In essence I have coupled back a PWM signal to the DREQ1 pin function to trigger data transfers from the flexbus to an SRAM location.
it works to a degree but there is something odd that I can't explain.
The PWM signal is a simple square wave with a frequency of 7.8125 MHz, the period is 128 nanoseconds.
The odd thing is that I do get the expected chip select signals on the FLEXBUS but only 3 out of 4 times
Furthermore: the 3 pulses I do get seem to "drift" away from each other.
This is how it is set up and a detailed description of what I see on my scope:
- PWM_B0 generates the square wave with a period of 128 nanoseconds.
- That signal is fed back to DREQ1. I have checked the signal with a scope and it is perfect, as expected the period is exactly 128 ns and very stable.
- CS1 is set up to activate when there is a read operation in the range 0x02000000...0x0200FFFF.
- the edMA module is set up to always read at address 0x02000000 and write the result to a fixed address in the processor's SRAM.
- The total cycle time for the read operation on the FLEXBUS is 40 ns (4 basic 8 ns cycles + 1 wait state cycle of 8 ns).
- After the first positive edge on the PWM/DREQ1 signal I see the chip select signal appear after a delay of 24 ns.
- After the second positive edge on the PWM/DREQ1 signal the chip select delay becomes 40 ns.
- After the third positive edge on the PWM/DREQ1 signal the chip select delay becomes 56 ns.
- After the fourth positive edge on the PWM/DREQ1 signal the chip select signal does not appear.
Having shown this behaviour after four cycles of the PWM/DREQ1 signal everything repeats over and over again, regular as clockwork.

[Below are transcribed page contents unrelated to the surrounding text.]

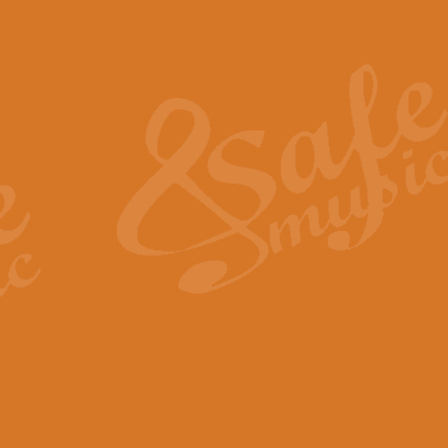
Also Spracht Zarathustra 
Strauss’s "Sunrise" from Also Spr
establishing the atmosphere and
View full product details
Lacrimosa - Mozart Requi
Mozart’s ‘Lacrimosa’ has been f
omitted at the discretion of the MD
View full product details
Solemn Melody - Walford 
This new arrangement by Geoff Ki
includes the original Organ part.
View full product details
Heroic Polonaise - Chopin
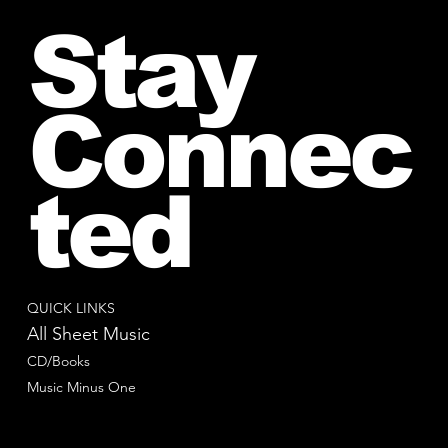
Stay
Connec
ted
QUICK LINKS
All Sheet Music
CD/Books
Music Minus One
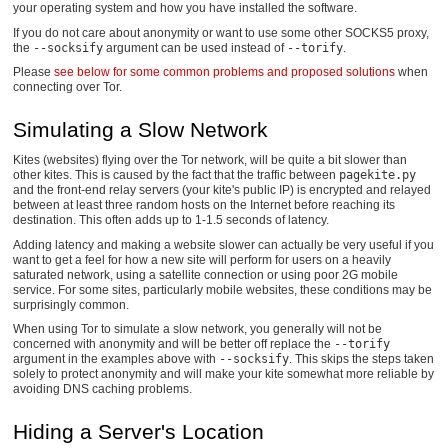
your operating system and how you have installed the software.
If you do not care about anonymity or want to use some other SOCKS5 proxy,
the
--socksify
argument can be used instead of
--torify
.
Please
see below for some common problems and proposed solutions
when
connecting over Tor.
Simulating a Slow Network
Kites (websites) flying over the Tor network, will be quite a bit slower than
other kites. This is caused by the fact that the traffic between
pagekite.py
and the front-end relay servers (your kite's public IP) is encrypted and relayed
between at least three random hosts on the Internet before reaching its
destination. This often adds up to 1-1.5 seconds of latency.
Adding latency and making a website slower can actually be very useful if you
want to get a feel for how a new site will perform for users on a heavily
saturated network, using a satellite connection or using poor 2G mobile
service. For some sites, particularly mobile websites, these conditions may be
surprisingly common.
When using Tor to simulate a slow network, you generally will not be
concerned with anonymity and will be better off replace the
--torify
argument in the examples above with
--socksify
. This skips the steps taken
solely to protect anonymity and will make your kite somewhat more reliable by
avoiding DNS caching problems.
Hiding a Server's Location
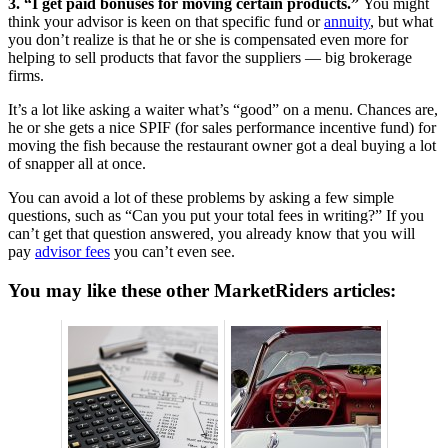
3. “I get paid bonuses for moving certain products.”
You might
think your advisor is keen on that specific fund or
annuity
, but what
you don’t realize is that he or she is compensated even more for
helping to sell products that favor the suppliers — big brokerage
firms.
It’s a lot like asking a waiter what’s “good” on a menu. Chances are,
he or she gets a nice SPIF (for sales performance incentive fund) for
moving the fish because the restaurant owner got a deal buying a lot
of snapper all at once.
You can avoid a lot of these problems by asking a few simple
questions, such as “Can you put your total fees in writing?” If you
can’t get that question answered, you already know that you will
pay
advisor fees
you can’t even see.
You may like these other MarketRiders articles:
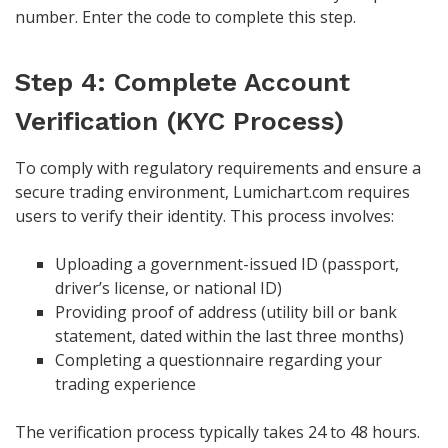
number. Enter the code to complete this step.
Step 4: Complete Account
Verification (KYC Process)
To comply with regulatory requirements and ensure a
secure trading environment, Lumichart.com requires
users to verify their identity. This process involves:
Uploading a government-issued ID (passport,
driver’s license, or national ID)
Providing proof of address (utility bill or bank
statement, dated within the last three months)
Completing a questionnaire regarding your
trading experience
The verification process typically takes 24 to 48 hours.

Its almost as if the total time taken for the eDMA transfer is 144 ns which I find hard to believe: the read operation on the external bus takes only 40 ns, the transfer to the SRAM on the processor's internal bus should be a lot faster than that so it should be far below 128 ns to complete the transfer.
Any ideas/suggestions as to what might be going on would be very much welcome.

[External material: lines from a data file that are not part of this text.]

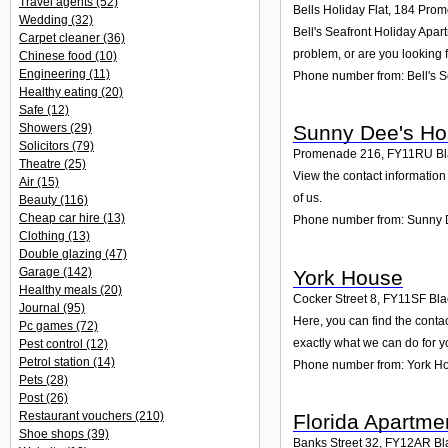
Travel agents
(52)
Bells Holiday Flat, 184 Pro
Wedding
(32)
Bell's Seafront Holiday Apar
Carpet cleaner
(36)
problem, or are you looking f
Chinese food
(10)
Engineering
(11)
Phone number from: Bell's S
Healthy eating
(20)
Safe
(12)
Showers
(29)
Sunny Dee's Hol
Solicitors
(79)
Promenade 216
,
FY11RU
Bl
Theatre
(25)
View the contact information
Air
(15)
of us.
Beauty
(116)
Cheap car hire
(13)
Phone number from: Sunny D
Clothing
(13)
Double glazing
(47)
Garage
(142)
York House
Healthy meals
(20)
Cocker Street 8
,
FY11SF
Bla
Journal
(95)
Here, you can find the conta
Pc games
(72)
exactly what we can do for y
Pest control
(12)
Petrol station
(14)
Phone number from: York H
Pets
(28)
Post
(26)
Restaurant vouchers
(210)
Florida Apartme
Shoe shops
(39)
Banks Street 32
,
FY12AR
Bl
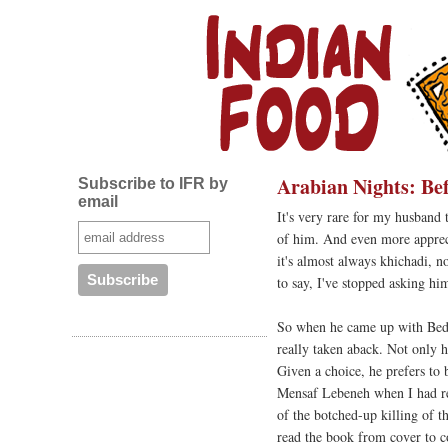
Arabian Nights: Be
Subscribe to IFR by
email
It's very rare for my husband 
of him. And even more apprecia
it's almost always khichadi, n
to say, I've stopped asking hi
So when he came up with Be
really taken aback. Not only h
Given a choice, he prefers to 
Mensaf Lebeneh when I had r
of the botched-up killing of t
read the book from cover to 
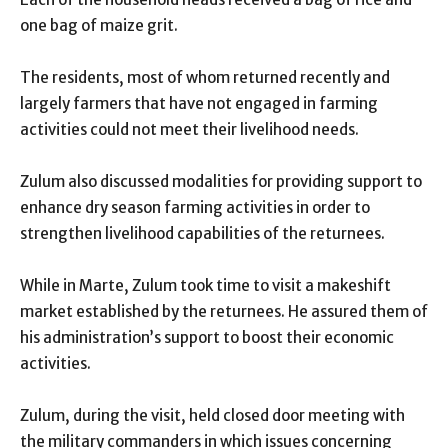
one bag of maize grit.
The residents, most of whom returned recently and
largely farmers that have not engaged in farming
activities could not meet their livelihood needs.
Zulum also discussed modalities for providing support to
enhance dry season farming activities in order to
strengthen livelihood capabilities of the returnees.
While in Marte, Zulum took time to visit a makeshift
market established by the returnees. He assured them of
his administration’s support to boost their economic
activities.
Zulum, during the visit, held closed door meeting with
the military commanders in which issues concerning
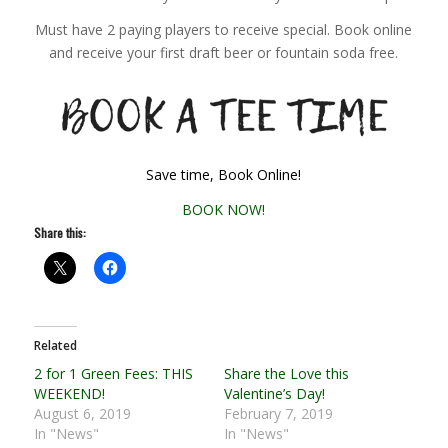
Must have 2 paying players to receive special. Book online
and receive your first draft beer or fountain soda free.
Save time, Book Online!
BOOK NOW!
Share this:
Related
2 for 1 Green Fees: THIS
Share the Love this
WEEKEND!
Valentine’s Day!
August 6, 2019
February 7, 2019
In "News"
In "News"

Message was edited by: Filip Dossche
I have done some further searching in the documentation and testing so I have found a few things.

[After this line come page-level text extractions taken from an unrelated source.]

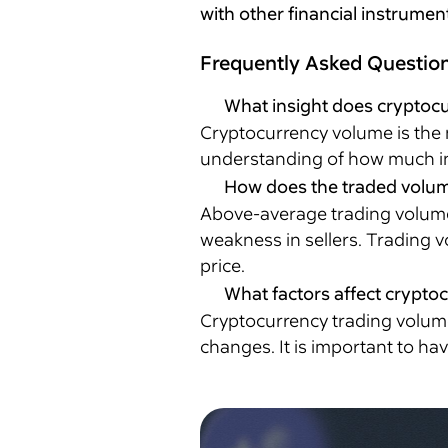
with other financial instrumen
Frequently Asked Questio
What insight does cryptocu
Cryptocurrency volume is the n
understanding of how much int
How does the traded volume 
Above-average trading volume i
weakness in sellers. Trading v
price.
What factors affect crypto
Cryptocurrency trading volume 
changes. It is important to ha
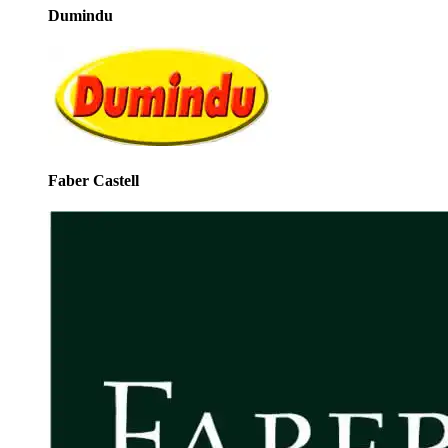
Dumindu
Faber Castell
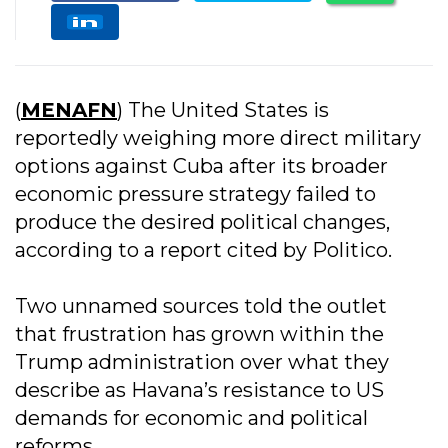
(
MENAFN
) The United States is
reportedly weighing more direct military
options against Cuba after its broader
economic pressure strategy failed to
produce the desired political changes,
according to a report cited by Politico.
Two unnamed sources told the outlet
that frustration has grown within the
Trump administration over what they
describe as Havana’s resistance to US
demands for economic and political
reforms.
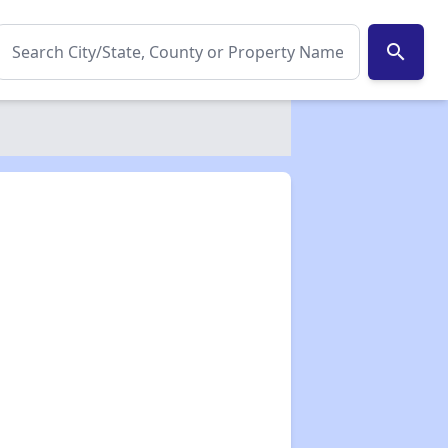
search
✕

1) It is not the positive edge on DREQ1 that triggers the DMA operation, it is the negative edge.
2) I have activated the DACK1 pin function to see exactly when the DMA transfer is confirmed.
3) The reason it is failing to generate a DMA transaction is due to the fact that the minimum transaction time does appear to be 144 ms.
The result is: it can't follow the 128 ns rate and lags by 16 ns each time. The fourth time the DREQ1 goes high before DACK1 does => it ignores that DMA transfer.
4) I have halved the frequency so it requests DMA transfers at 256 ns intervals and sure enough then it works. Not a single DMA transfer is missed any more. I get each and every chip select signal.
5) The timing between the various events is:
Assertion of DREQ1 => Assertion of DACK1: 40 ns.
DACK1 duration : 8 ns
Assertion of DREQ1 => Assertion of CS1: 90 ns.
CS1 duration: 16 ns (as expected).
It seems I am stuck with a minimum duration of 144ns which raises a few questions:
- Why does it take so long ?
- What is it the processor doing in the mean time: is it still executing code or does the eDMA module stop everything during those 144 nanoseconds ?
- Is there any way of speeding things up ?
Next thing I will try is getting the DREQ1 signal's period as close as possible to 144 ns.
Message was edited by: Filip Dossche
144 ns does not produce missing chip selects any more but the response to DREQ1 jitters a bit every few seconds.
160 ns works well though: no missing chip select signals and a very stable response time to DREQ1.
That will work for me but I am still curious as to the reason for the 144ns minimum DMA duration.